Let’s dive deeper into the takes by various financial institutions and their outlook on the state of the economy in early 2024.

Consumers keep Spending

Virtually every financial management team that spoke this week broadly noted the strength and stability of consumer spending.

JP Morgan (JPM) enjoyed 7% year-on-year growth in debit and credit card spending in the fourth quarter of 2023 and sees continuing strong consumer spending going forward:

“...I do think it's important to take a step back and remind ourselves that consistent with that soft landing view, just in the central case modeling – obviously, we always worry about the tail scenarios – is a very strong labor market. And a very strong labor market means, all else equal, strong consumer credit. So, that's how we see the world.

Daryl Bible, CFO of M&T Bank (MTB) also noted a trend of renewed purchasing power through wage growth:

“We are encouraged to be [sic] continued strong performance by the consumer as continued job gains as well as wage growth above inflation helped drive consumer spending.”

However, M&T expects the pace of acceleration of the spending to continue coming down relative to prior levels as inflation moderates.

Similarly, Bank of America (BAC) CEO Brian Thomas Moynihan reaffirmed a positive consumer outlook with a deceleration relative to previous levels and highlighted that it underpins BofA’s core thesis of a soft landing:

“And so the spending level should sustain an economy, albeit our core prediction is it's slowing down from a higher growth rate in the third quarter[…]

[…] but we see the consumer activity indicating that they're still in the game, they're still spending money where they spend is a little different, more in services and going out in restaurants and experiences and less on goods at retail.[…]

So they're working, they're getting paid.
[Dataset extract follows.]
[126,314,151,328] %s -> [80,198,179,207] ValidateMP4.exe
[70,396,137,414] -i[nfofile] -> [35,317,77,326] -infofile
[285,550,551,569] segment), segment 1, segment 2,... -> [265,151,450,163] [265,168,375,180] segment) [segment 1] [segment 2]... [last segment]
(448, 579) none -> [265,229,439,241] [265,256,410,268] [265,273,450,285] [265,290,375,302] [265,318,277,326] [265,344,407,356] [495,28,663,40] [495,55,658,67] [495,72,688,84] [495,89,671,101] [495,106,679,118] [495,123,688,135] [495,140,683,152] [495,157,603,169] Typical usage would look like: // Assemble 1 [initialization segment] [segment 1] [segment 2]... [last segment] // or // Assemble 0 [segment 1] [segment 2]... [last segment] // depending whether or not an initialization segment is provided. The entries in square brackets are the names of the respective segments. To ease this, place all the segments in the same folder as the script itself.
They have balances on accounts. They have access to credit. They've locked in good rates on our mortgages. -- and they're employed. It's -- we feel it's good. So we think the soft landing is a core thesis and our internal data supports what our research team see[…]”

Not all banks are fully convinced of the consensus soft landing scenario

As noted above, BofA’s core thesis for 2024 is a soft landing for the US economy. JP Morgan (JPM) also believes that the current outlook points to a high probability of a soft landing:

”I think it's uncontroversial that the economic outlook has evolved to include a significantly higher probability of a soft landing.”
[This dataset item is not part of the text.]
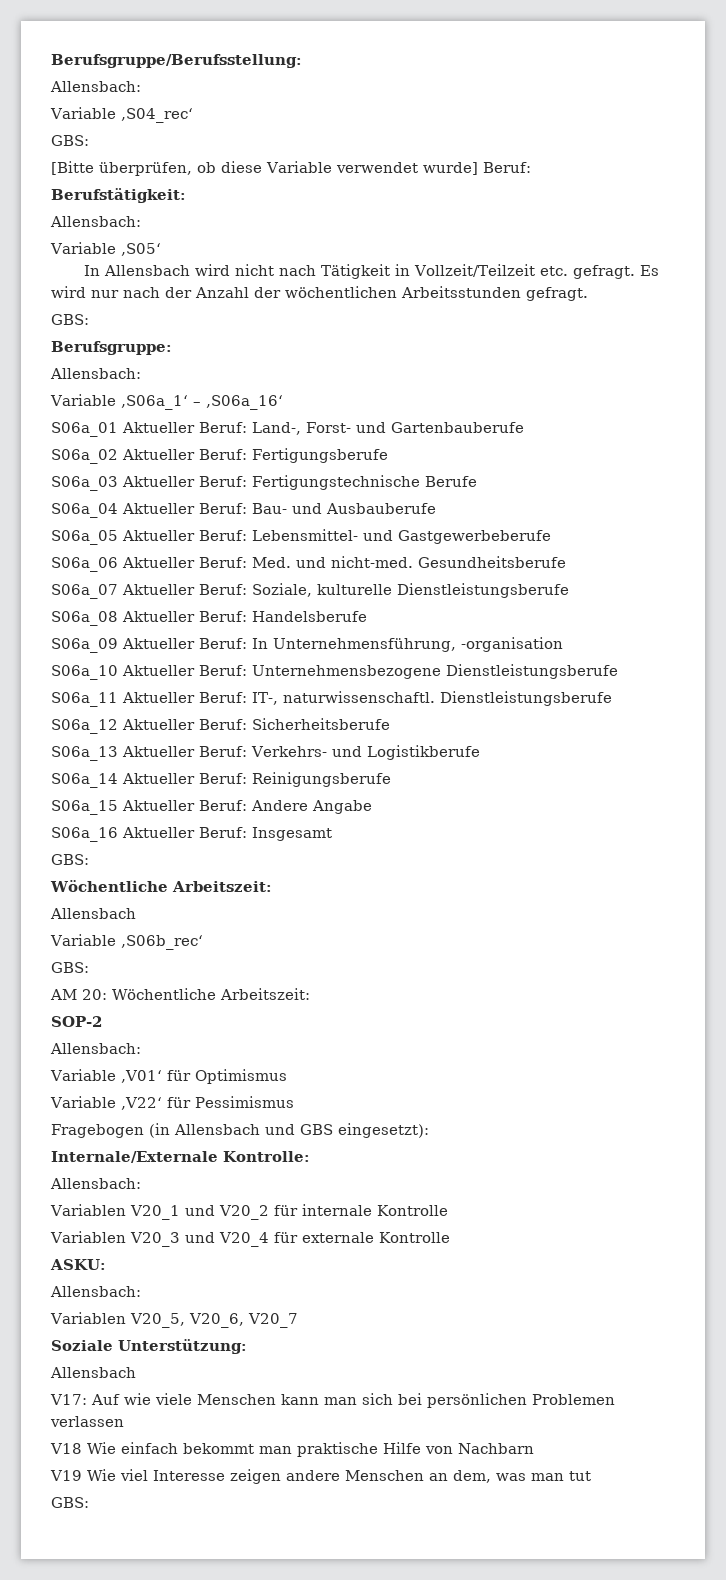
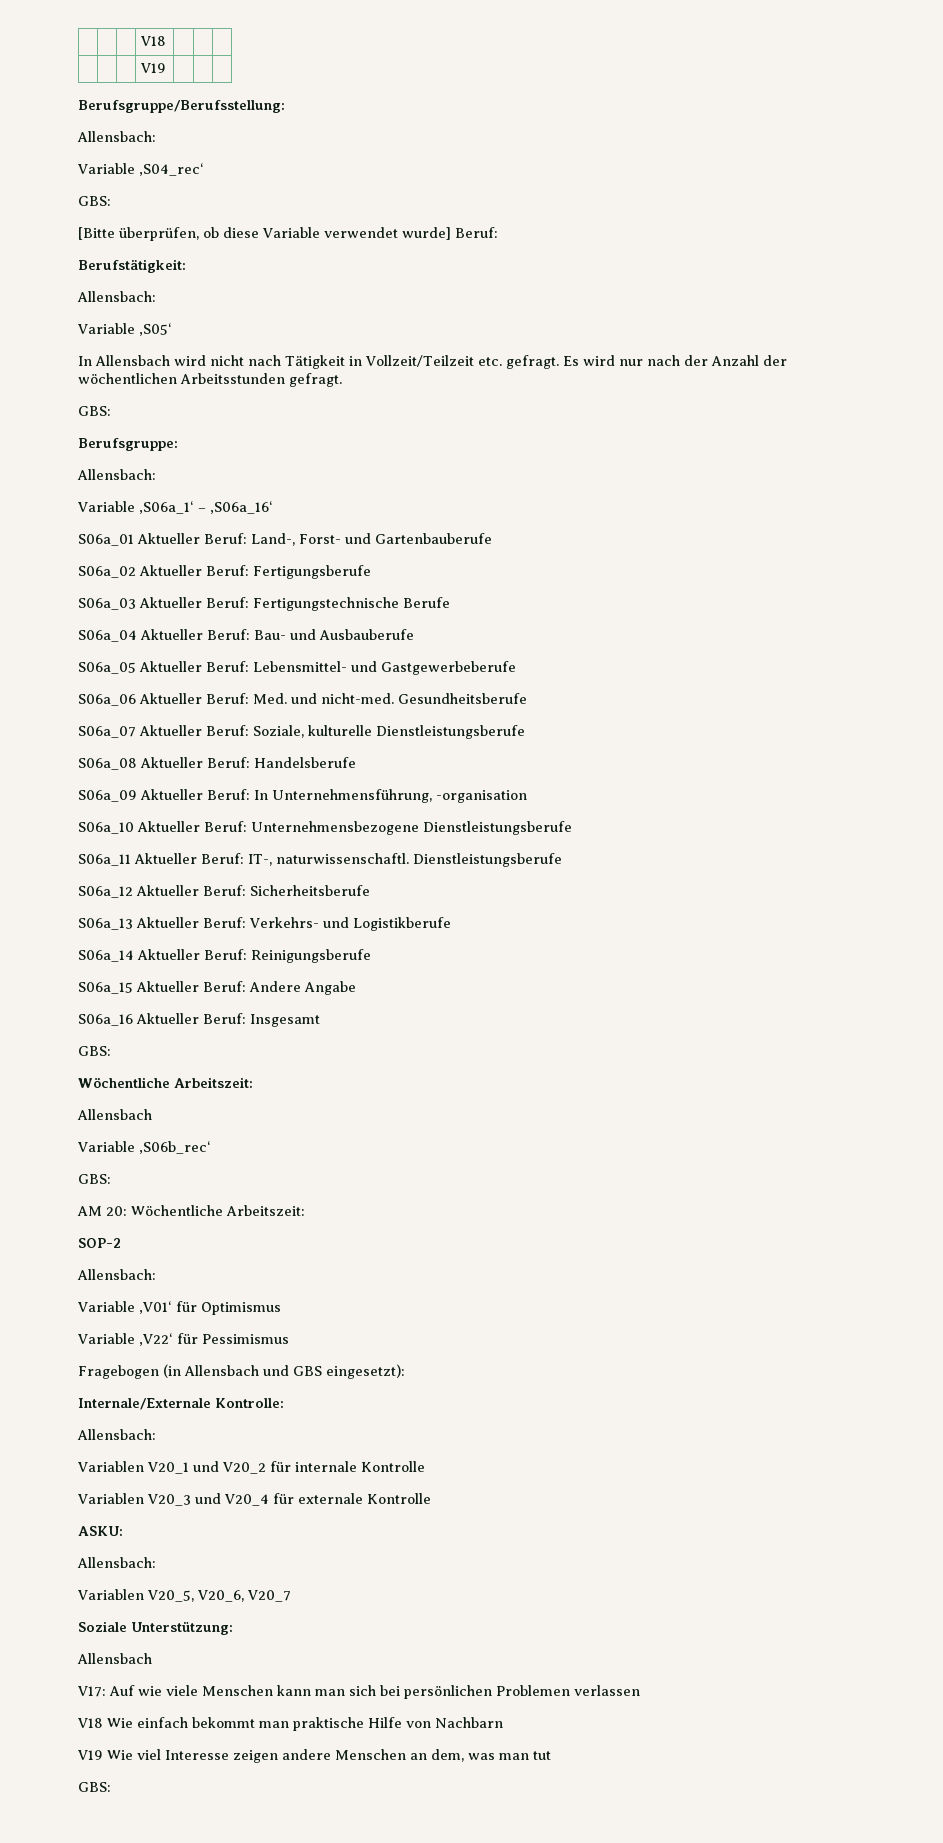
(51, 61) none -> [140,36,167,46] [140,63,167,73] | | | V18 | | | // | | | V19 | | | //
But not everyone is convinced. Christopher Marrott Gorman of KeyCorp (KEY) referred to consumers and the job market being in “good shape”, but is skeptical of the market consensus of a soft landing scenario, mainly due to sticky inflation:

"I personally have a view, everyone is sort of coalesced around the soft landing. I think inflation is still pretty sticky. I think there's a bunch of drivers out there. We're managing the business for a short recession in 2024."

The CFO of PNC Financial (PNC) stands out as least optimistic with the expectation of a mild recession this year:

“In regard to our view of the overall economy, we're expecting a mild recession starting in mid-2024 with a contraction in real GDP of less than 1%.”
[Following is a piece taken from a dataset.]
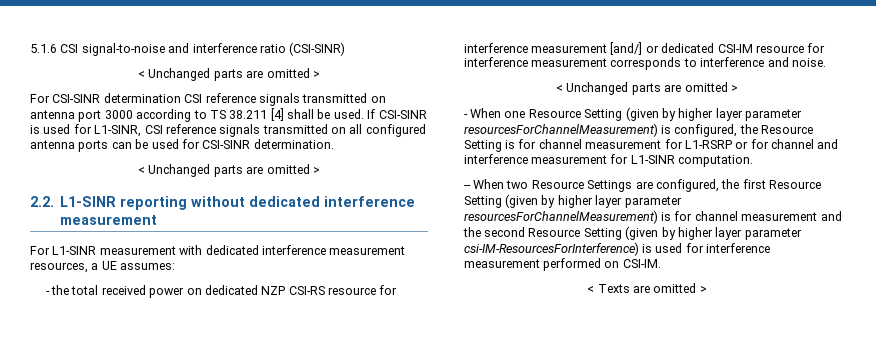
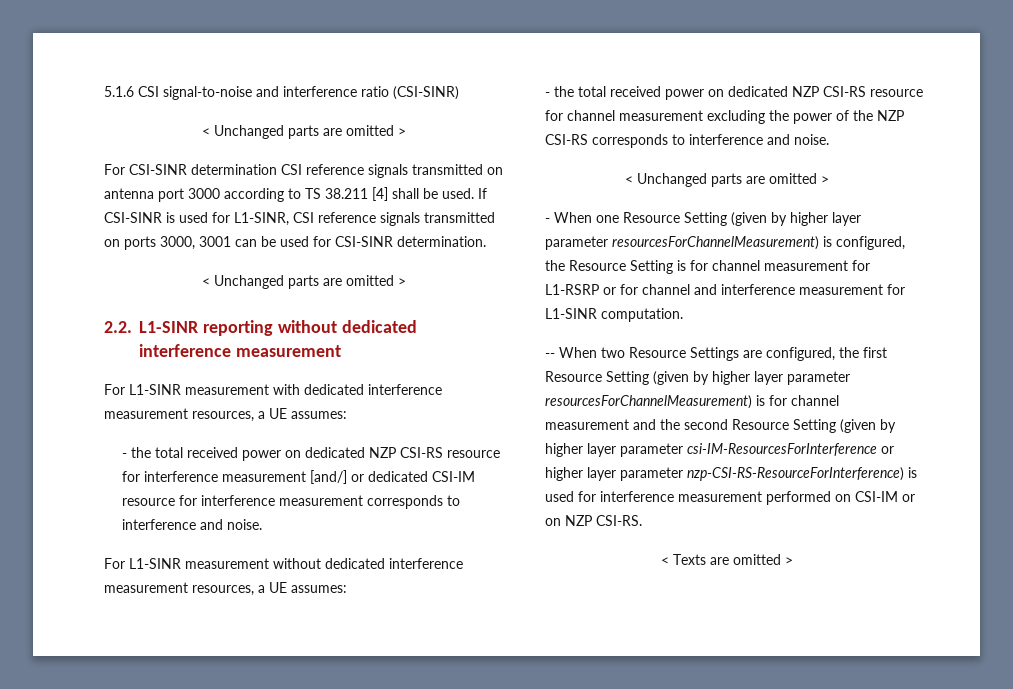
[349,124,426,137] [30,140,109,152] all configured antenna ports -> [124,236,231,250] ports 3000, 3001
(826, 62) none -> [104,558,463,569] [104,582,347,596] [544,86,923,100] [544,110,904,124] [544,134,829,148] // For L1-SINR measurement without dedicated interference measurement resources, a UE assumes: // - the total received power on dedicated NZP CSI-RS resource for channel measurement excluding the power of the NZP CSI-RS corresponds to interference and noise.
[463,242,639,256] csi-IM-ResourcesForInterference) -> [686,443,894,456] [544,467,904,481] csi-IM-ResourcesForInterference or higher layer parameter nzp-CSI-RS-ResourceForInterference)
[622,259,661,268] CSI-IM. -> [854,491,915,502] [544,515,642,526] CSI-IM or on NZP CSI-RS.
Daryl Bible, CFO of M&T Bank (MTB) also reminded call participants that while a soft landing is the most probable scenario, a recession cannot be ruled out:

“We see so-called soft landing scenario as having the highest probability, but the possibility remains for mild recession brought down by lagged impact of rate hikes from last year.”

Though Bible remains very optimistic in case the Fed cuts rates:

“If the Fed just lowers rates just a little bit, I think the markets will get excited and you're going to have some things take off, and there'll be a lot more investment, which will help the lending side.

I actually will get more excited on the fee side as well. We saw a fair amount of activity just in December with the move that we had in the yield curve in treasuries, where there was a lot of pent-up demand and we were able to do some placements in our commercial mortgage area, and you saw that flow through with some fee income.

So I get kind of excited that if the Fed just lowers rates just a little bit, I think we're going to have more momentum come through than what you're actually seeing maybe in the guide that we have.”